Que l’exécutif eût besoin d’être raffermi, afin de rendre à l’action gouvernementale cohérence et continuité, tout le monde en avait parfaitement conscience et depuis longtemps, y compris d’excellents républicains. Dans son livre, La force de gouverner, l’historien Nicolas Roussellier montre combien, en réalité, le pouvoir exécutif n’avait cessé de se renforcer, notamment à l’occasion des guerres. Reste qu’en 1945, les hommes de la Résistance n’étaient pas parvenus à imposer leurs idées. Les vieilles équipes et les vieilles méthodes de gouvernement, celles de la III° République, avaient vite reparu ; et la conjonction, au Parlement, de deux forces d’obstruction – gaullistes et communistes - avaient progressivement condamné le pouvoir politique à l’impuissance – alors même que les défis de la décolonisation exigeaient une forte capacité de décision politique.

Les historiens font observer aujourd’hui que la IV° République compensait son instabilité politique chronique par la permanence d’une haute administration compétente et même visionnaire. Un historien américain, Philip Nord, vient de publier un livre passionnant, Le New Deal Français, qui montre l’extraordinaire, mais secrète permanence, qui relie les idées des jeunes technocrates planistes ou keynésiens des années trente aux hauts fonctionnaires modernisateurs de l’après-guerre. Ce furent souvent les mêmes hommes. Certains d’entre eux s’étaient d’ailleurs compromis avec le gouvernement Darlan, à Vichy.

Reste qu’en mai 1958, face à la menace explicite du coup d’Etat militaire venu d’Algérie, la classe politique, qui avait donné son congé au général de Gaulle en 1946, le rappela en urgence. La conjoncture était « bonapartiste » diagnostiqua alors Raymond Aron. Elle comportait, en effet, une crise nationale grave, le discrédit d’une classe politique et l’existence d’une personnalité providentielle. Dans de telles circonstances, cet « homme du destin », reçoit la « dictature provisoire » que prévoyaient les institutions romaines en cas de danger grave et imminent. De Gaulle voulut, en outre, être un législateur à la grecque ; celui qui donne à la cité de nouvelles institutions, appelées à survivre à son concepteur – comme le Spartiate Lycurgue ou l’Athénien Solon.
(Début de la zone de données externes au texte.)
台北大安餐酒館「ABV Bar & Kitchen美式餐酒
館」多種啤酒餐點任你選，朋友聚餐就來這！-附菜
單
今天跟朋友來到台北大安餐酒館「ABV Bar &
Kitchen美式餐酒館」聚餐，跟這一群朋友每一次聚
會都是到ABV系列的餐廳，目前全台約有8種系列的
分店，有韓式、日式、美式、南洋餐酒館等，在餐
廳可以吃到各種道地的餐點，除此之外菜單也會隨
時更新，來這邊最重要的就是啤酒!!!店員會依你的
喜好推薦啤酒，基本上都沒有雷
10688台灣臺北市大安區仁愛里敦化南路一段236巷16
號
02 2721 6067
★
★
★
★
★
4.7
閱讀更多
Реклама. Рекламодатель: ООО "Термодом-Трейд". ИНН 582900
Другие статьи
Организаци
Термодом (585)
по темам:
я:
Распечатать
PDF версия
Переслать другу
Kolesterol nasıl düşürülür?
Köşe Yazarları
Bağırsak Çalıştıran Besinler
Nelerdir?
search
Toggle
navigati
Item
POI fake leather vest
Raymond Aron est l’un des rares observateurs, à l’époque, à avoir compris que la Constitution de 1958, ratifiée massivement par les électeurs, était bancale. Elle ne se décidait à épouser aucun des deux grands modèles qui ont leur cohérence : ni le modèle anglais, où le Premier ministre est aussi le chef de la majorité parlementaire ; ni le standard américain où c’est le Président élu qui est le véritable chef de l’exécutif. Contrairement au Premier britannique, le Président de la République français n’est pas le leader du parti arrivé en tête aux élections législatives ; il est regardé comme un arbitre au-dessus des partis. A la différence du système américain, le chef du Gouvernement, en l’occurrence, notre Premier ministre, ainsi que son gouvernement peuvent être renversés par l’Assemblée nationale.
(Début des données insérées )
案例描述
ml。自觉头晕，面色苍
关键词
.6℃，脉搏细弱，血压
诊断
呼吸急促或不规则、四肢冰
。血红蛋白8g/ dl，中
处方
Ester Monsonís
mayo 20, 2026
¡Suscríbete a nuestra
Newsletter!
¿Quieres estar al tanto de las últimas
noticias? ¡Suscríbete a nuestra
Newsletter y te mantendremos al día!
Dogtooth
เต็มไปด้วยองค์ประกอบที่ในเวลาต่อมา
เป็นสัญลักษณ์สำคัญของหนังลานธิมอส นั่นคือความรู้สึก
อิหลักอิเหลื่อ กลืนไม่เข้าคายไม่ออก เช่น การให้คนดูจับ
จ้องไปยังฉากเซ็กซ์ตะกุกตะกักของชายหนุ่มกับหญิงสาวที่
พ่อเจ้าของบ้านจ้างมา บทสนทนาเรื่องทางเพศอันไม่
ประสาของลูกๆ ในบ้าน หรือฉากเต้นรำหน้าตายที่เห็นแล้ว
Les choses deviendraient plus claires, écrivait encore Aron, si le mode d’élection du président de la République changeait. C’est ce que Charles de Gaulle lui-même décida en 1962. Le président serait dorénavant désigné directement, par l’ensemble des électeurs et non plus, indirectement, par un collège de grands électeurs. Cette Constitution a survécu à son créateur et nous a valu une grande stabilité. Mais est-elle encore d’actualité ?

54 ans après, nous éprouvons à nouveau le sentiment d’une impuissance au sommet, d’une incapacité de la classe politique, toutes tendances confondues, à moderniser le pays, à relever les défis d’aujourd’hui. Les quinquennats pour rien se succèdent. Quant à la haute administration d’autrefois, celle qui nous a valu notre aéronautique ou notre industrie nucléaire, elle n’est plus au rendez-vous. EDF, Areva, la SNCF sont au bord du désastre. Les plus brillants énarques s’en vont discrètement faire carrière dans le privé, où les salaires sont beaucoup plus attractifs. On en viendrait presque à regretter l’absence de toute personnalité providentielle… Il est vrai que nous n’avons pas eu de guerre depuis longtemps. Sauf celle qui se rapproche.